Friday, Sep. 21, 1962
The Royal Floridians
"You'll have to play faster here, or I don't think you'll make it," said Ernst.
Ernst was the maitre d' at Manhattan's Hotel Roosevelt Grill, and he was talking to 27-year-old Guy Lombardo the night the Royal Canadians opened there. A Chicago critic had called Lombardo's airs "the sweetest music this side of heaven," but still it made Ernst nervous. Lombardo was leaving out the boop-poop-a and just giving the dew. But Lombardo ignored him and kept fogging it into the room--for 33 years--to become one of the most popular and durable performers in U.S. show business. He has sold more than 100 million records, and 6,000,000 people have danced to the live music of his band.
Last week the Hotel Roosevelt announced that Guy Lombardo and his Royal Canadians will not be appearing there any more. It was like Athens announcing the departure of the Acropolis.
Lombardo, now 60, is not retiring; his band will continue to play all over the U.S. But in the winter season--when he has always been at the Roosevelt--he will be engaged in a new venture in Florida.
With the Murchison brothers of Texas and others, he is building a 2,000-acre island-city off St. Petersburg, a dazzling tropical paradise connected by causeway with the mainland. He is also investing in a $4,500,000 "yachtel" called Porto-O-Call. Its restaurant will seat 1,300 people --but most of them will be up dancing to the music of Guy Lombardo.
Catch 'Em Again. Reminiscing last week about his Roosevelt era, Lombardo produced an eerie lesson in the vagaries of time. Older people at first rejected him.
"They were conditioned to one type of music--the businessman's bounce," he said. "There we were playing something radically different, slow stuff without a beat, snuggle-on-your-shoulder kind of music. The college kids really saved our necks. They liked our style and the Grill became the favorite place for the whole college set."
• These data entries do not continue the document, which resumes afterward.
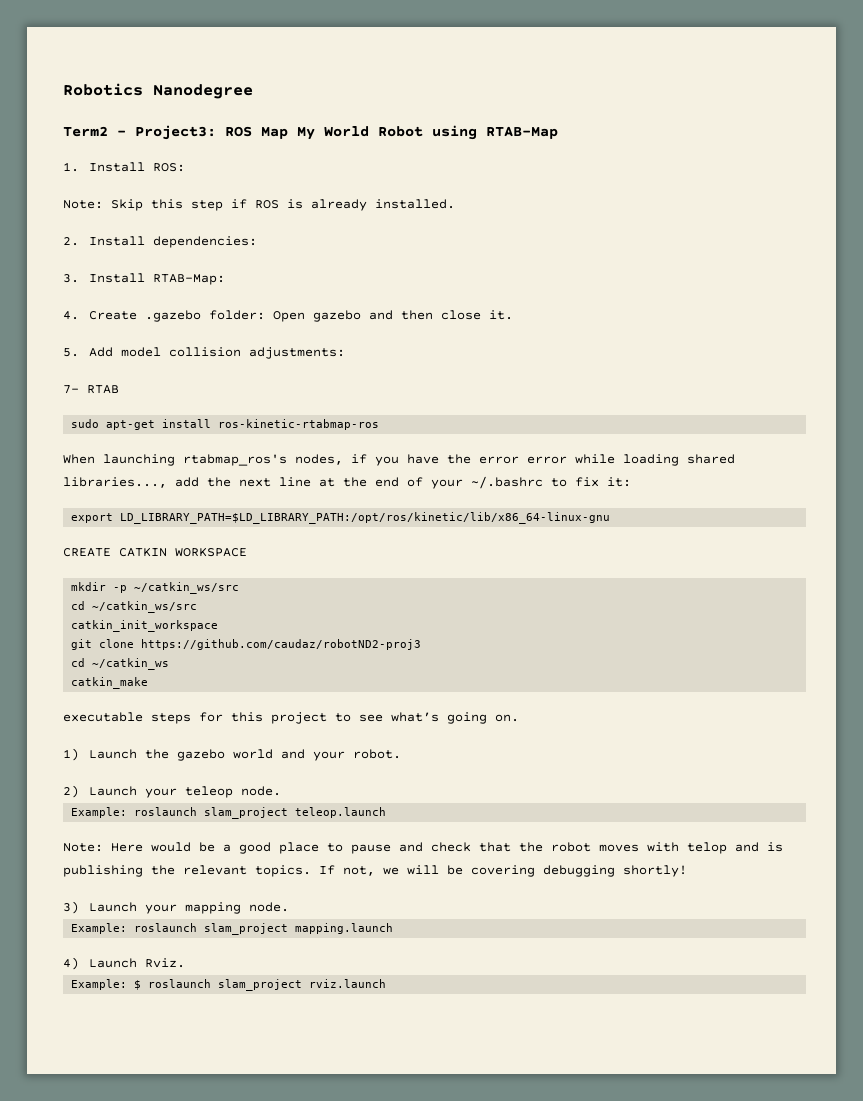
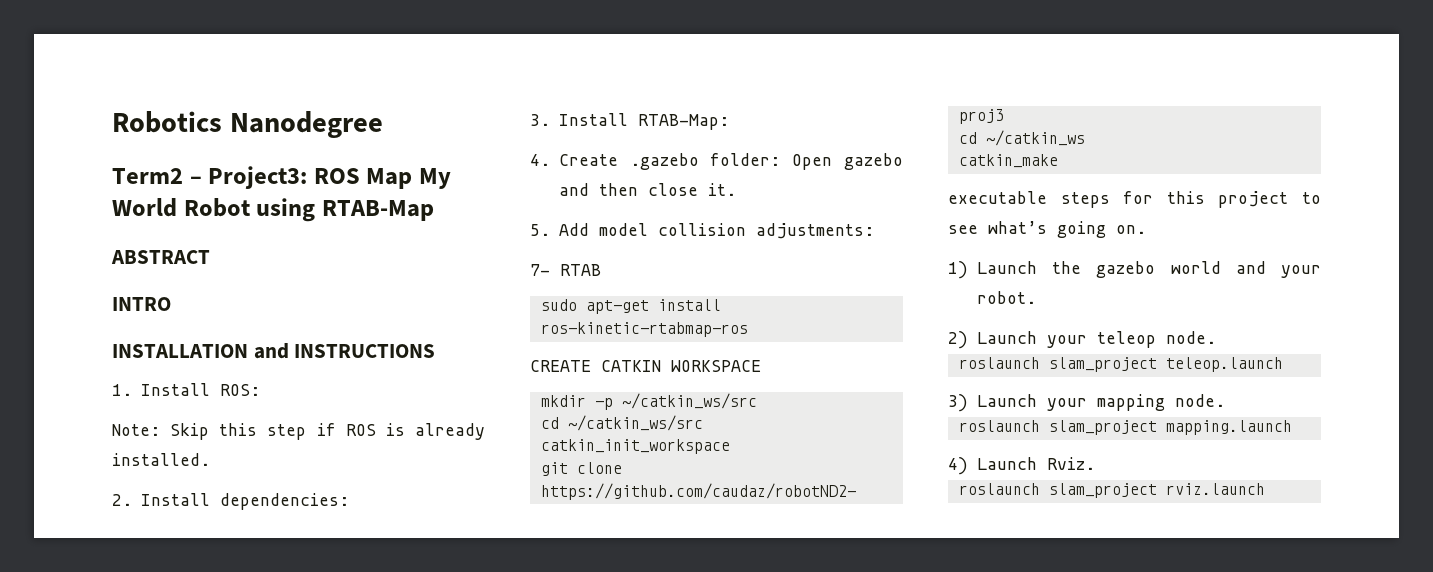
(558, 132) none -> [111,250,210,264] [112,297,171,311] [112,343,436,359] // ABSTRACT // INTRO // INSTALLATION and INSTRUCTIONS
[63,454,735,466] [63,476,631,489] [71,512,611,524] // When launching rtabmap_ros's nodes, if you have the error error while loading shared libraries..., add the next line at the end of your ~/.bashrc to fix it: // export LD_LIBRARY_PATH=$LD_LIBRARY_PATH:/opt/ros/kinetic/lib/x86_64-linux-gnu -> (748, 329) none
[71,807,128,818] Example: -> (1216, 337) none
[63,842,783,854] [63,865,687,877] // Note: Here would be a good place to pause and check that the robot moves with telop and is publishing the relevant topics. If not, we will be covering debugging shortly! -> (1283, 364) none
[71,923,128,934] Example: -> (1225, 400) none
[71,979,142,990] Example: $ -> (1095, 463) none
Ontario-born Guy Lombardo used to play the violin, but he stopped doing that 25 years ago. Nowadays, he just stands in front of the band, signing autographs, smiling, waving his arm as if to a relative at a distant table. Actually, he does not even need to direct. All in the band, including his brothers Carmen and Lebert, have long since worn their own grooves into the Lombardo repertory.
Celebrated Courage. Tall and glamorous, with a long nose and a massive and handsomely furrowed face, Guy Lombardo still resembles a sort of RCA Victor Mature. He is a dignified and straight-forward man, with no more bazazz in his manner than in his music.
His courage is celebrated, having been much publicized in the days when he would sit in the cockpit of his big speedboat, the Tempo VI, in which he won the Gold Cup, national speedboat racing's highest prize, in 1946. In the 1948 race he was thrown 15 feet, broke his arm.
It also took courage to keep on playing his own type of music imperturbably in the face of changing fads. But the college kids who loved him years ago are now captains of industry--and they like to go dancing wherever Guy Lombardo plays. Their own kids wouldn't go there with gas masks, but that doesn't bother quiet Guy Lombardo. "Nowadays we lose 'em in the teens oftentimes, sure," he says, "but we catch 'em again later on."